- **Exercise directions**:
In the rows below, pick out every line that contains the string "unshift" and copy each one in full.

- **Data under study**:
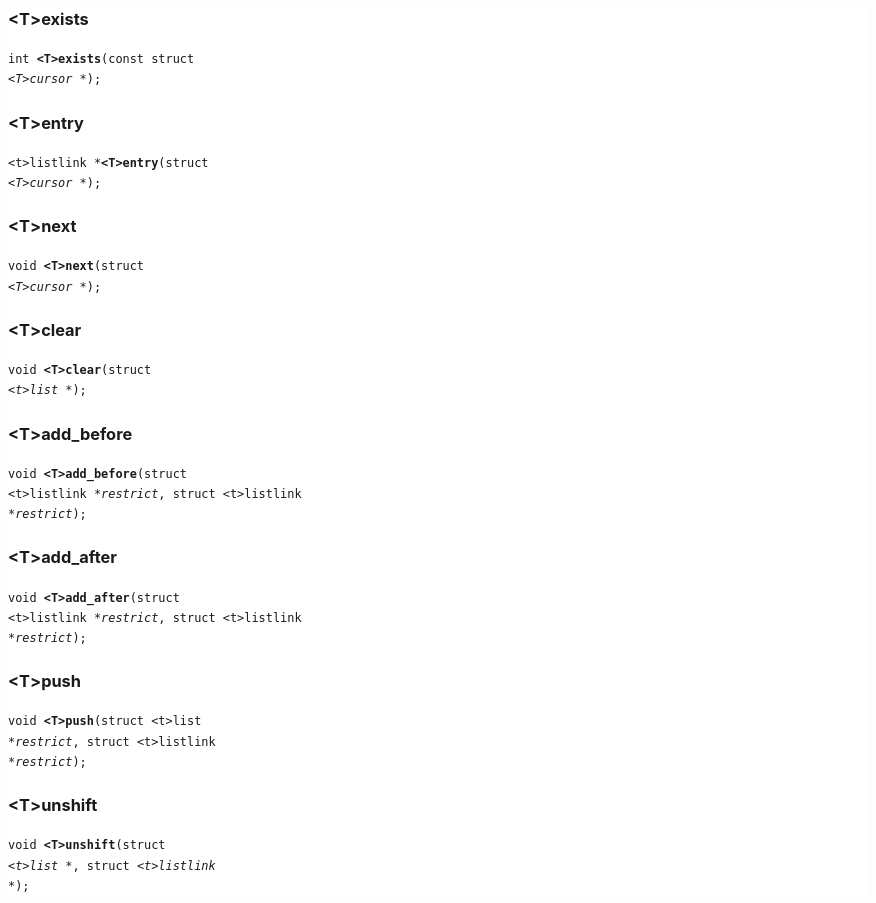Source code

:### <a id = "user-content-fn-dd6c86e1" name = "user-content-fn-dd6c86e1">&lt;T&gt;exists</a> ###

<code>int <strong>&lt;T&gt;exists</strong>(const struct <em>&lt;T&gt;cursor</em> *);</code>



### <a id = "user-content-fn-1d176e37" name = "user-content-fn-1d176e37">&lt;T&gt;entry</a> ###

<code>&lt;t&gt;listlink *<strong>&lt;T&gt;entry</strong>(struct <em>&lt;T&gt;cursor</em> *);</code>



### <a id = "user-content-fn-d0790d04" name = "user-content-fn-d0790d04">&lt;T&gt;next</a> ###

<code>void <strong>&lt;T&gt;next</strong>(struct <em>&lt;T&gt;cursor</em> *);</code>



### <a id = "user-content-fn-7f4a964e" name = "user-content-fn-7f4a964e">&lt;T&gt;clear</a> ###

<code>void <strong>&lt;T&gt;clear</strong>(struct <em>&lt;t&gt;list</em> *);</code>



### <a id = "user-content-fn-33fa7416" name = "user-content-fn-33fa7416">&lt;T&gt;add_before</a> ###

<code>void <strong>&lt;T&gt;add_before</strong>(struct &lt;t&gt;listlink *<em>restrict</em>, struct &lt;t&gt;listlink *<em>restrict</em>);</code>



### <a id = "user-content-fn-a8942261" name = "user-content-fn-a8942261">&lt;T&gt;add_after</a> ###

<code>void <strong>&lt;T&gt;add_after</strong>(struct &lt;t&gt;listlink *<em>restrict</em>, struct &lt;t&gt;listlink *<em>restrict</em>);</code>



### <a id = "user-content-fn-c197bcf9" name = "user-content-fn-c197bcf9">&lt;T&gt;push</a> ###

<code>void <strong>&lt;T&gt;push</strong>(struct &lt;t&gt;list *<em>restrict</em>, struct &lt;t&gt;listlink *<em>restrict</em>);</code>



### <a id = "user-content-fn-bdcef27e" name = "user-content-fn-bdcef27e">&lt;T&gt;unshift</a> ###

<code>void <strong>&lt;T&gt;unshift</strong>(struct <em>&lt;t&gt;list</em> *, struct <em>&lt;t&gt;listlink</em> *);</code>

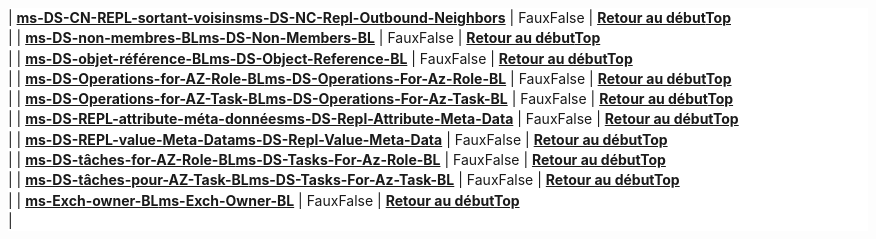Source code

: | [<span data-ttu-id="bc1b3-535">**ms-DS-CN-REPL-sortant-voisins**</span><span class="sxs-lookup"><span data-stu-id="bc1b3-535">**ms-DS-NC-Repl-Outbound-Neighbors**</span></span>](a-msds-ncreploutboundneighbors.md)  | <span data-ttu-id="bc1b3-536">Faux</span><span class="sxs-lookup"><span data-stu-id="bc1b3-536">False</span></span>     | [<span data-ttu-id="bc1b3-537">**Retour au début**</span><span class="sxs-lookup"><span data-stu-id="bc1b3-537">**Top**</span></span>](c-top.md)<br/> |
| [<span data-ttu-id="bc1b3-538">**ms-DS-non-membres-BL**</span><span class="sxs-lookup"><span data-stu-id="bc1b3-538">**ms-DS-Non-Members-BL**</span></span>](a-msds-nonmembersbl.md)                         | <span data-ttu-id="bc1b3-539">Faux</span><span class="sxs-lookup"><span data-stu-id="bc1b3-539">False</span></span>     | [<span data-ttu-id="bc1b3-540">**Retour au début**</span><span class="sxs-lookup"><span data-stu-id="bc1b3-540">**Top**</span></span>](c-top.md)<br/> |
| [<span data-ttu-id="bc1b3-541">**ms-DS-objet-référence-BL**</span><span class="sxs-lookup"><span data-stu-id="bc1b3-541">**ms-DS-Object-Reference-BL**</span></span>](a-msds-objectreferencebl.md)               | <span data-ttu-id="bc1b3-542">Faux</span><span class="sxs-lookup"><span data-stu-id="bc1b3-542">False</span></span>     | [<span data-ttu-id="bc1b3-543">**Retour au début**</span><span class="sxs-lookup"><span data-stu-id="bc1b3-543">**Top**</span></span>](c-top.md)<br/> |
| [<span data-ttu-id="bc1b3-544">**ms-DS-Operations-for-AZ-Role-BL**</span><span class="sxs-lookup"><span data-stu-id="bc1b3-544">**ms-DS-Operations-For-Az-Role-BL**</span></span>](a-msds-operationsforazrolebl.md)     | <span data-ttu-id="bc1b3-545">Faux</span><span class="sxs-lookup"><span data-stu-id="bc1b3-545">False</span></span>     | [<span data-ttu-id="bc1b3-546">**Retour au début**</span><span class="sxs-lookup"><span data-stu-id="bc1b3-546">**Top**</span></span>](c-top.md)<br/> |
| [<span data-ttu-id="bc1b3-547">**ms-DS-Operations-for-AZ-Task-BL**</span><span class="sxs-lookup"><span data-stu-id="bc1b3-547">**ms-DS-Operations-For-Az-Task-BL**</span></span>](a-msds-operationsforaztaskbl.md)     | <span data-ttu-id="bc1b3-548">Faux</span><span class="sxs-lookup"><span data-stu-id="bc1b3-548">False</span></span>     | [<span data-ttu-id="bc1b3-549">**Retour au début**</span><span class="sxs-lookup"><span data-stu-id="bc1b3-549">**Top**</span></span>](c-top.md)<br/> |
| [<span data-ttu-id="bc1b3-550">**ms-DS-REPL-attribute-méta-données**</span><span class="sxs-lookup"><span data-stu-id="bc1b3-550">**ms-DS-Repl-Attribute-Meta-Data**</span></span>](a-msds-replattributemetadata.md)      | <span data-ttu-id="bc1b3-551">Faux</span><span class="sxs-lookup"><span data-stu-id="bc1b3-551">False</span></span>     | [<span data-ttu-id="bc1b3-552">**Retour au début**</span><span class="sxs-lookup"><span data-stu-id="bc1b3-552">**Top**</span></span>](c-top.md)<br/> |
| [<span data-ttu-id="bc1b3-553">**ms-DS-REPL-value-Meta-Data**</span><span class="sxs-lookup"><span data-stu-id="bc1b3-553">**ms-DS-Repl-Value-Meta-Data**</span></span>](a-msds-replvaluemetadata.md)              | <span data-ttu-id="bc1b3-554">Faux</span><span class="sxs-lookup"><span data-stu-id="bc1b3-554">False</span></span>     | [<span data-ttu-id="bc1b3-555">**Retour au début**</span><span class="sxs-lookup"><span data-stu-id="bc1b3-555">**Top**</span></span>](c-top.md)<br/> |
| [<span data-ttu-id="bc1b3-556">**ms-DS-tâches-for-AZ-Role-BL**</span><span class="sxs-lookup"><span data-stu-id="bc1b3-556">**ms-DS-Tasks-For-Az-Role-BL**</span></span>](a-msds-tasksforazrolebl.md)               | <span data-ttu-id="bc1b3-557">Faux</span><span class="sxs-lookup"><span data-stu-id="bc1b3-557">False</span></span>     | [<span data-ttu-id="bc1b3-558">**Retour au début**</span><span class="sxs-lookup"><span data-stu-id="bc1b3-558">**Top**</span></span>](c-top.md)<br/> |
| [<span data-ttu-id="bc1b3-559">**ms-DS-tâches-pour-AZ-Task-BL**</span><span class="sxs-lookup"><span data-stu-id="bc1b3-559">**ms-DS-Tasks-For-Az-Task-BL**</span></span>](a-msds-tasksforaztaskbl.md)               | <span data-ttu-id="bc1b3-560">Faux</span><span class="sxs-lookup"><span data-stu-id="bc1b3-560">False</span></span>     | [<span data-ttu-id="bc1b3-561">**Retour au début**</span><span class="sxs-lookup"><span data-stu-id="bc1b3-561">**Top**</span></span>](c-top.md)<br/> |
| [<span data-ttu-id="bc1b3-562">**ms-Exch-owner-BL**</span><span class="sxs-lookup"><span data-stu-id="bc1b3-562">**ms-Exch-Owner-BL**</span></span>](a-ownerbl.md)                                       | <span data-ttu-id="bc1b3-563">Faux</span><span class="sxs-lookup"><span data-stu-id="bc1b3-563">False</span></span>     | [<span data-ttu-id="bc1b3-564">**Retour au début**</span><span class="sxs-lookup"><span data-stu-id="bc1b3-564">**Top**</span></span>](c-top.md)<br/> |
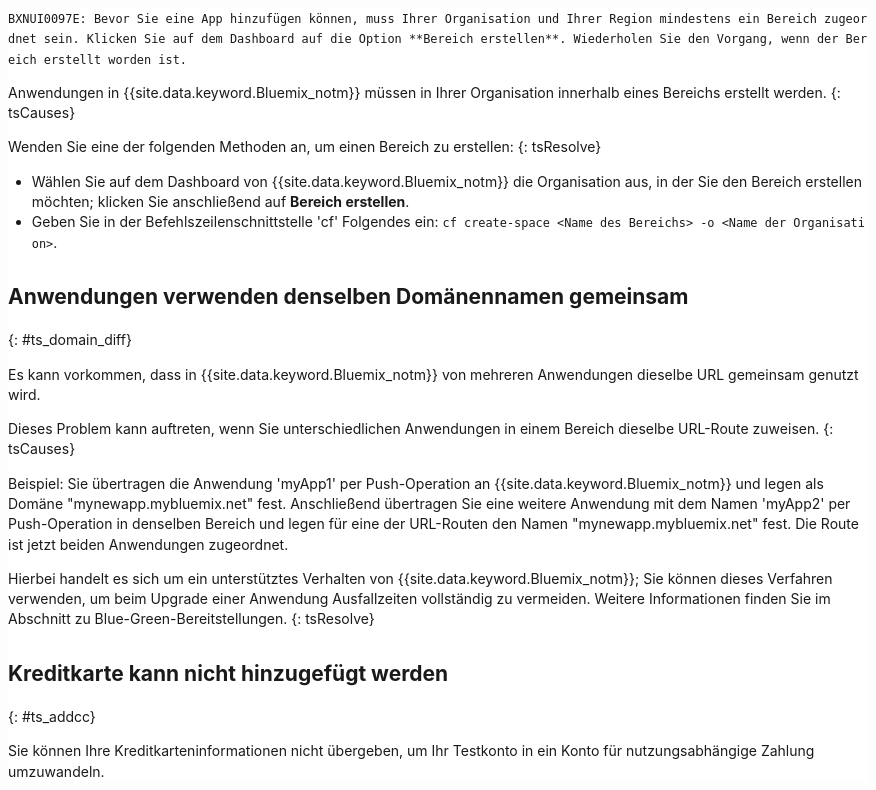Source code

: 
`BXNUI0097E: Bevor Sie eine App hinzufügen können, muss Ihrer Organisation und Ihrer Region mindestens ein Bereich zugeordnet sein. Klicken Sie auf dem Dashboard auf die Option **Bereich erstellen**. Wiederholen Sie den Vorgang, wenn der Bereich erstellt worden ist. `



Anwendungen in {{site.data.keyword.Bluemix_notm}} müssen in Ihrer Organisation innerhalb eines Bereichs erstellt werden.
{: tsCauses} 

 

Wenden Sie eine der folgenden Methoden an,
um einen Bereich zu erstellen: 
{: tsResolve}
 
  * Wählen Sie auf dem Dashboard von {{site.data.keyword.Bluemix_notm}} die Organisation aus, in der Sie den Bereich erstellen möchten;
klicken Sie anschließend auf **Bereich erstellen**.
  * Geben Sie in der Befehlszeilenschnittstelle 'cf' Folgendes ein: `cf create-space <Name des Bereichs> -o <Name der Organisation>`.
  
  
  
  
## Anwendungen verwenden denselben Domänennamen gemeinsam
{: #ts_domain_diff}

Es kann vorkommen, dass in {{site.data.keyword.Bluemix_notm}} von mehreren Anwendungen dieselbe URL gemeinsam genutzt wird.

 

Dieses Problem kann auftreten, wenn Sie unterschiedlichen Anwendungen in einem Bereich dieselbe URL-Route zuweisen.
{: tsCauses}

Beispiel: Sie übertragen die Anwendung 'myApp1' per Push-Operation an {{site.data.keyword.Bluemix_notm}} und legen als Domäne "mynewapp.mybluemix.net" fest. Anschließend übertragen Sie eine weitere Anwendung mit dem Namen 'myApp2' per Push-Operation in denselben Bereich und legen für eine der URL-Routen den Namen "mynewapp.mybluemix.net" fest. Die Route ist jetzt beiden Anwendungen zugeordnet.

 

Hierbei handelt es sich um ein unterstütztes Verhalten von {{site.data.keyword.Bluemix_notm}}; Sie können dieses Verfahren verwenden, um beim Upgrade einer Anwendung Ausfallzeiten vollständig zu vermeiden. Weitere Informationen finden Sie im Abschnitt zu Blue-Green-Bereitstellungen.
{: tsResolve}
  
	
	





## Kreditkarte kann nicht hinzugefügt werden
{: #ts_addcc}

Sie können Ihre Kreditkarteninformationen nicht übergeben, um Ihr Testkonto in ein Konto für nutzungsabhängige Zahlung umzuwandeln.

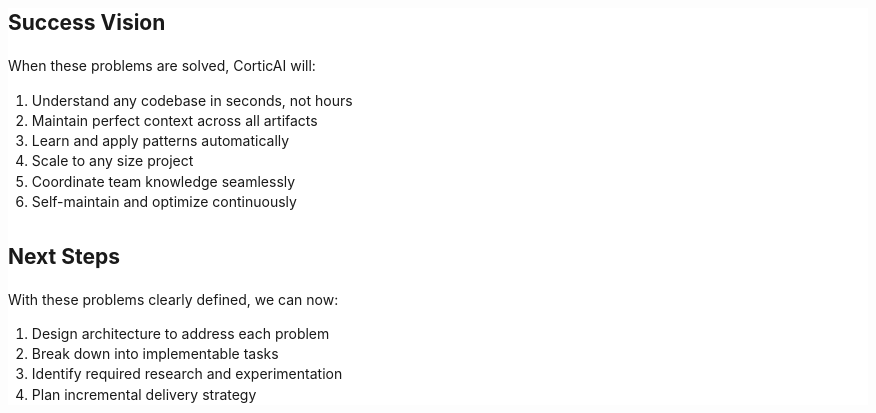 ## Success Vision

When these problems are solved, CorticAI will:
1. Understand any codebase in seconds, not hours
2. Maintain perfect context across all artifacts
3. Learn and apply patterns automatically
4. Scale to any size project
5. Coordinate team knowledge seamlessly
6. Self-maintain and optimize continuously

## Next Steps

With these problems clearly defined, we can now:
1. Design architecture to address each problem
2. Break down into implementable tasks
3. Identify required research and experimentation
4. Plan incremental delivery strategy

- **Answer box**:
### <a id = "user-content-fn-bdcef27e" name = "user-content-fn-bdcef27e">&lt;T&gt;unshift</a> ###
<code>void <strong>&lt;T&gt;unshift</strong>(struct <em>&lt;t&gt;list</em> *, struct <em>&lt;t&gt;listlink</em> *);</code>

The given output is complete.